Au festival d'Avignon : Thomas Ostermeier |
Rien n’est plus
actuel que le thème de cette pièce à notre époque où la survie de la
planète est en jeu ! On pourrait multiplier les exemples ! Je m'attendais donc à ce que Ibsen pourfende les gouvernants, le capitalisme, tous
ceux qui défendent leurs propres intérêts au détriment de la santé des
autres et de l’environnement. Mais les propos tenus par le "bon" docteur ont pris un autre tour et m'ont surprise. Certes, il est courageux et
se sacrifie pour que la vérité éclate. Il se retrouve sans travail,
sans logement dans une ville qui ne veut plus de lui. Mais sa conception de la démocratie est atterrante !
Premier choc
: lorsqu’il considère que dans son poste précédent, dans le Norland, (
région norvégienne qui englobe Bodo, Troms, les îles Lofoten et
Vesteralen …) les hommes sont au niveau des animaux.
"J’ai
passé plusieurs années dans un horrible trou perdu, là-haut dans le
Nord. Parfois, en rencontrant les hommes qui y vivaient comme un amas de
pierres, j’ai pensé qu’un vétérinaire leur aurait été plus utile qu’un
homme comme moi"
Deuxième choc : " La
majorité n’a jamais le droit pour elle, vous dis-je !(…) je pense que
nous sommes tous d’accord pour dire qu’il y a une majorité écrasante
d’imbéciles sur cette terre. Mais, nom d’un chien, on ne peut pas
accepter que les imbéciles gouvernent les intelligents !
La majorité a le pouvoir - mais elle n’a pas raison. C’est moi qui ai raison, moi et quelques autres; de rares hommes isolés. La minorité a toujours raison."
La majorité a le pouvoir - mais elle n’a pas raison. C’est moi qui ai raison, moi et quelques autres; de rares hommes isolés. La minorité a toujours raison."
Troisième choc : Stockmann compare les hommes au chiens et conclut que d’un corniaud, "vulgaire chien plébéien" "dégoûtants et mal élevés " et d'un caniche "descendant d’une belle lignée", c’est toujours le caniche qui l’emportera et sera le plus intelligent !
De
choc en choc, je n’ai plus trop su ce que Ibsen voulait défendre et
j’ai trouvé très aristocratique et anti-démocratique sa vision du peuple. Contrairement à ce que je pensais au début de la
pièce, effectivement Ibsen-Stockmann est un ennemi du peuple, non parce qu’il veut faire fermer les
bains pour des raisons sanitaires mais parce qu’il est plein de mépris
pour lui.
D’ailleurs la découverte qu’il révèle à la fin de la pièce est empreint de cette esprit élitiste et supérieur :
"Le fait est, voyez-vous que l’homme le plus fort du monde est le plus seul"
Tout en moi s'est révulsé à cette lecture même si, finalement, il décide d’éduquer le peuple et d’instruire "les corniauds" - "ils peuvent avoir des têtes remarquables"- pour leur donner les possibilités de "chasser les loups" .
Vous admettrez que la pensée de Ibsen est complexe, à la fois conservateur et libéral.

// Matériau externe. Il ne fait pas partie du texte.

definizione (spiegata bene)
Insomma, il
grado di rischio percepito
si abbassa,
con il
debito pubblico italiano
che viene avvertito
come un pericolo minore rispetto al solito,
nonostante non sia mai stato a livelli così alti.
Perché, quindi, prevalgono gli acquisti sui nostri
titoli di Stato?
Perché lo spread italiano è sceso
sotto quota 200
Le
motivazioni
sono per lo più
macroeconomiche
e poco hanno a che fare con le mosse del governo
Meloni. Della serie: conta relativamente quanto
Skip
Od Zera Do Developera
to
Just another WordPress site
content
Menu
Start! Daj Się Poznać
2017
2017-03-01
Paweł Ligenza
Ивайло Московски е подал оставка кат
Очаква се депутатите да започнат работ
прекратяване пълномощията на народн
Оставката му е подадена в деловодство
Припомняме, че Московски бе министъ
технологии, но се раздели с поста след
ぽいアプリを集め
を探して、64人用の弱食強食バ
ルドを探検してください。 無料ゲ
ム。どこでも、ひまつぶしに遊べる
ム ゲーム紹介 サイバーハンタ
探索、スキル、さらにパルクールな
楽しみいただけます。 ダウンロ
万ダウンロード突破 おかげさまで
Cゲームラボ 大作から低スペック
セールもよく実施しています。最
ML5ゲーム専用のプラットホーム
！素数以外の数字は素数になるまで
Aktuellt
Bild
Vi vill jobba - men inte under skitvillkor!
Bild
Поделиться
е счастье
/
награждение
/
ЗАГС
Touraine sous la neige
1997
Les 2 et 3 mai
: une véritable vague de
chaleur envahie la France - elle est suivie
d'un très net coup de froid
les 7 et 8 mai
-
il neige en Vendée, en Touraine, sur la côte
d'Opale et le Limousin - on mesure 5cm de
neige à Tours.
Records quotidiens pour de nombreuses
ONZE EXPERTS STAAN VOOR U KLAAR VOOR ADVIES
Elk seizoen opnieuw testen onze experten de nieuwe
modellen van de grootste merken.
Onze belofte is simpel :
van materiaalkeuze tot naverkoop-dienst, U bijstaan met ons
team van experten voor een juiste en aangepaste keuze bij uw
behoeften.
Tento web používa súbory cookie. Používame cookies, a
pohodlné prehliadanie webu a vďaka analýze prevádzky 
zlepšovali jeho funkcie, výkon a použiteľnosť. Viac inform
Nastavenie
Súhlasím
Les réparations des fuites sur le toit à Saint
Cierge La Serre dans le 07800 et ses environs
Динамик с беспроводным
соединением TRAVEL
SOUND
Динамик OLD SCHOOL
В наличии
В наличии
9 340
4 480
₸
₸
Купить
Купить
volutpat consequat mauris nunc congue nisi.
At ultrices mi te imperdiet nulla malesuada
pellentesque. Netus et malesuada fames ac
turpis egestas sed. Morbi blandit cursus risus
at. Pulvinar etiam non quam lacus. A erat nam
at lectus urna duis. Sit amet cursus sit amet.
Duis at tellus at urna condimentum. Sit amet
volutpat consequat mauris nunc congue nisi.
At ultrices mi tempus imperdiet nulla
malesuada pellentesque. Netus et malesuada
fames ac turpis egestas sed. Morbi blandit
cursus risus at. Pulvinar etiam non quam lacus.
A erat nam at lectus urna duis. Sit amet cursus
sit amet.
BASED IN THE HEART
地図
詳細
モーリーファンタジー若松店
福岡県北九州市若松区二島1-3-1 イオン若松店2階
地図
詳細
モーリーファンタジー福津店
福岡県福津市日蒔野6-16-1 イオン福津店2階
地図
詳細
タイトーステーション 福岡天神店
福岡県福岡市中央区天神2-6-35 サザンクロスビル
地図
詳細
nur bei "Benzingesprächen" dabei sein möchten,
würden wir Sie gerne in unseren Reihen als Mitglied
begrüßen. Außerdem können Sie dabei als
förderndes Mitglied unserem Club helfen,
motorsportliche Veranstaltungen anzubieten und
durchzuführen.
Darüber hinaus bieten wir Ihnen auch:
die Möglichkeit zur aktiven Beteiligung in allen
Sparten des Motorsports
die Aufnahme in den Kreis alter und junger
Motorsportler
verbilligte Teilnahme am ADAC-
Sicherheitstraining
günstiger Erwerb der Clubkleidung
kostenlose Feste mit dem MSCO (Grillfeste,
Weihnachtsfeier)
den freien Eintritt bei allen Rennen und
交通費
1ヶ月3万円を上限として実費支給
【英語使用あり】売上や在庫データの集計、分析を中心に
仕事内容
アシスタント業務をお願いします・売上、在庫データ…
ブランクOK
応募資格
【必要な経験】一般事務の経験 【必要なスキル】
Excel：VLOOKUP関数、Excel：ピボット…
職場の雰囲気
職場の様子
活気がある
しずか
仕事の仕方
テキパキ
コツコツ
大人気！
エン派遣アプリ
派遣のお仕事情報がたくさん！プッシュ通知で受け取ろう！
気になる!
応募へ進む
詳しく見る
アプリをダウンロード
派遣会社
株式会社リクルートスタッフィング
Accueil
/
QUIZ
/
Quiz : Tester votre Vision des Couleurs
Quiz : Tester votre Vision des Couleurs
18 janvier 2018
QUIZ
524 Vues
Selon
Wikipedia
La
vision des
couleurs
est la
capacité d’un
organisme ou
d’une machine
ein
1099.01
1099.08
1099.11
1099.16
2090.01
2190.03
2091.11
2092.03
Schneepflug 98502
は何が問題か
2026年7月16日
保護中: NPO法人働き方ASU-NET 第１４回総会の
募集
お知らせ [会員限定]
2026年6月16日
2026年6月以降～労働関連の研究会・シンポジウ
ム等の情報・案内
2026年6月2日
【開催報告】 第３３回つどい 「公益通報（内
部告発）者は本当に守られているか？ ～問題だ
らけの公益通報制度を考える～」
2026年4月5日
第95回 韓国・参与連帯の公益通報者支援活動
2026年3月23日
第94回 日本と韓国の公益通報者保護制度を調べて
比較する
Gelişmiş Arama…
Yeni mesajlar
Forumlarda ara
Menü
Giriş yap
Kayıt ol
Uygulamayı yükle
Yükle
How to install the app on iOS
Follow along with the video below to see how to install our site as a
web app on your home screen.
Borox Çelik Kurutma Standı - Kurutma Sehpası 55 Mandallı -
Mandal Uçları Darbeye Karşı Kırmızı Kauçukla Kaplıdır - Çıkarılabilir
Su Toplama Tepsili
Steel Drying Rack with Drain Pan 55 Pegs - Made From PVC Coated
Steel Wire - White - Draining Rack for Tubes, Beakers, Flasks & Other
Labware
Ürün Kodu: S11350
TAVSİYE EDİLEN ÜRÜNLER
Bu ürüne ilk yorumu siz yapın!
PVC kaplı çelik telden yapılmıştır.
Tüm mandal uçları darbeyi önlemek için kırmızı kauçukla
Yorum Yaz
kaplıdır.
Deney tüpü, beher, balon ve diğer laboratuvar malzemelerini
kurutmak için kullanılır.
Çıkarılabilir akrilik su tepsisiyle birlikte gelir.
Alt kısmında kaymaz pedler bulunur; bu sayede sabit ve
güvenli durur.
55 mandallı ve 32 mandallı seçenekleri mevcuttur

Il s’est mis à dos la gauche norvégienne par sa conception élitiste de l'homme supérieur et les classes dirigeantes et cléricales dont il dénonce l'égoïsme et l'hypocrisie.
A cette pièce politique, je préfère ses pièces psychologiques qui n’en sont pas moins inscrites dans une société et en dénonce les travers.